Na logística, o futuro chega antes do amanhã. Como costumo dizer, quando uns ainda se deliciam com bolas de Berlim na praia, já nós acautelámos que nada faltará para as filhós de Natal. Ora, neste ainda curto mandato de Donald Trump, as transformações são de tal forma vertiginosas e impactantes, que ultrapassam a velocidade e capacidade de antecipação da logística.

Os impactos geopolíticos e estratégicos não eram antecipáveis na amplitude que estão a tomar, por muito dramáticos que fossem os cenários traçados.

Se a primeira chegada de Trump à presidência dos Estados Unidos marcou o início de uma era de transformações profundas no cenário geopolítico global, com reflexos diretos nas cadeias de abastecimento, imagine-se, a julgar pela amostra, o que será este mandato que ainda agora se inicia.

A posição em relação ao canal do Panamá, as severas taxas a importações, a reafirmação de políticas protecionistas musculadas e da retórica “America first”, não apenas impactam fortemente, como redefinem as relações comerciais internacionais.

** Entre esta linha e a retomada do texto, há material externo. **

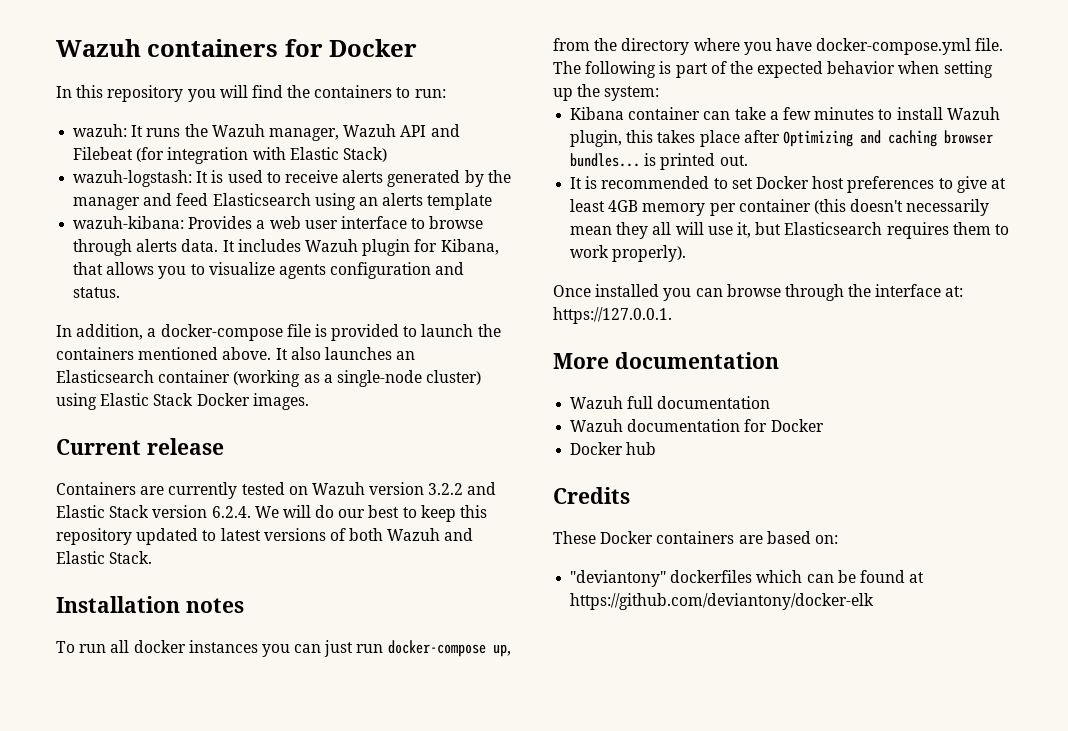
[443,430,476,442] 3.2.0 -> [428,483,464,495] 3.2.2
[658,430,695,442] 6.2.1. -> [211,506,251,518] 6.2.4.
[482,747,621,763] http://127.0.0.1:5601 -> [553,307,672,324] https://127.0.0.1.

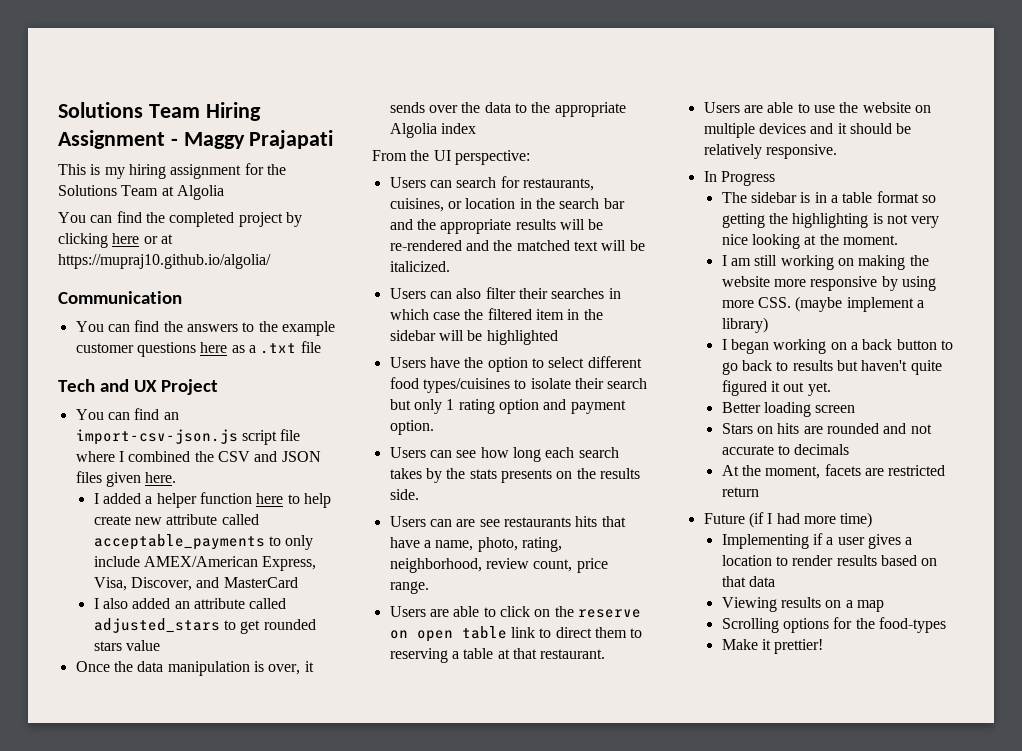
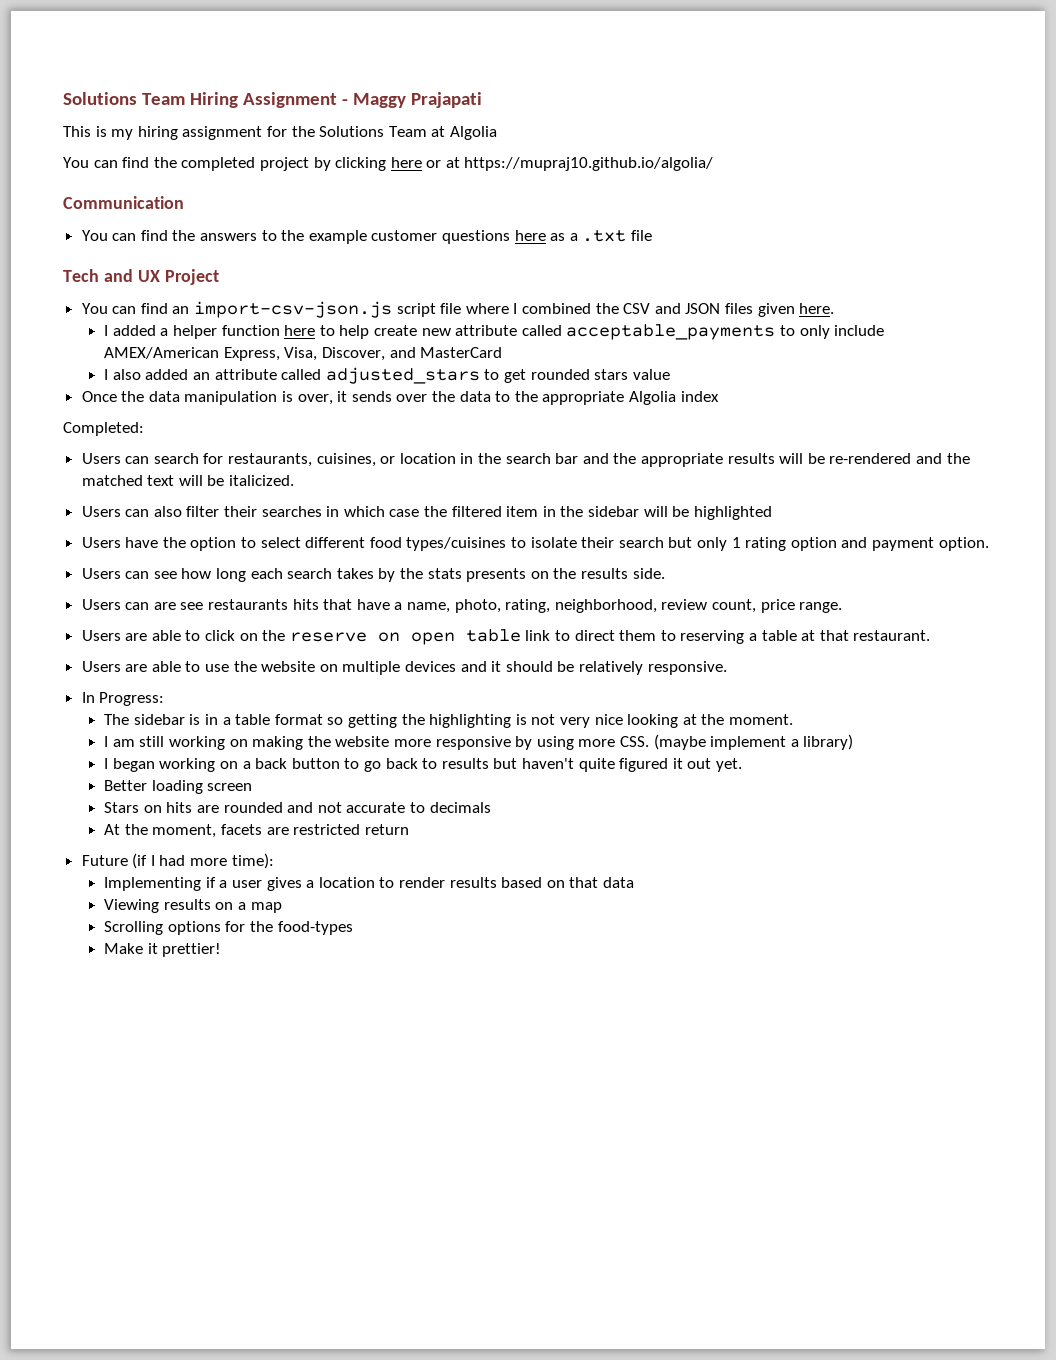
[372,150,530,165] From the UI perspective: -> [63,422,144,436] Completed:
[720,171,775,186] Progress -> [99,692,165,706] Progress:
[840,512,873,528] time) -> [231,853,274,869] time):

Estes, entre muitos outros fatores, levam a uma aceleração da reconfiguração estratégica nas operações logísticas de empresas em todo o mundo que procuram adaptar-se, em tempo record, a um ambiente geopolítico cada vez mais volátil e imprevisível.

Um estudo recente, apresentado no Fórum Económico Mundial, revela que 75% das empresas globais estão a reconfigurar as suas cadeias de abastecimento para mitigar riscos geopolíticos. A principal razão? A incerteza gerada por políticas que referi acima, mas também por conflitos regionais e pela fragmentação do comércio global.

A diversificação de fornecedores, que começou no pós-Covid, reafirma-se, cada vez mais, como uma estratégia-chave. As organizações estão a adaptar-se ao mindset Trump e, simultaneamente, a afastar-se de dependências excessivas de regiões politicamente instáveis, em conflito ou sujeitas a sanções internacionais, optando por geografias que emergem como novos centros comerciais, oferecendo não apenas custos competitivos, mas também maior estabilidade política e económica.

A administração de Donald Trump trouxe consigo uma onda de tarifas comerciais e restrições, especialmente contra a China. Política que está a forçar muitas empresas a repensar as suas cadeias de abastecimento, levando a um fenómeno conhecido como “friendshoring” ou transferência de produção para países com afinidades políticas. Tendência que reflete uma busca por segurança e resiliência, mas também revela os desafios colocados por um mundo cada vez mais fragmentado.

O Boston Consulting Group (BCG) alerta para a necessidade de as empresas se prepararem para quatro cenários geopolíticos possíveis na próxima década. O que chamam de regresso ao futuro, ou seja, um mundo de cooperação internacional e comércio livre, com cadeias de abastecimento estáveis; a proliferação de conflitos regionais, geradora de instabilidade geopolítica localizada, com impactos significativos nas rotas comerciais; rivalidade multipolar, originando uma fragmentação do comércio global em blocos económicos, com inflação moderada e, finalmente, a escalada global de conflitos económicos e militares generalizados, com disrupções severas nas cadeias de abastecimento.

Torna-se assim crítico que as organizações desenvolvam planos de contingência e equipas especializadas em geopolítica.
Por sua vez, o relatório “2025 Ocean Outlook”, da Xeneta, destaca os riscos geopolíticos que continuam a perturbar o transporte marítimo. Conflitos no Mar Vermelho, tensões no Estreito de Taiwan e instabilidade no Médio Oriente são apenas alguns dos desafios que as empresas enfrentam.

A era Trump marcou o início de uma nova realidade geopolítica, onde a incerteza e a volatilidade são a norma. Prosperar neste ambiente obriga a uma abordagem proativa, diversificando as cadeias de abastecimento, investindo em resiliência e monitorizando o cenário global.

Nunca o comércio, a cadeia de abastecimento e a logística tiveram desafios tão vertiginosos. Agora, sim, o futuro parece chegar antes do amanhã.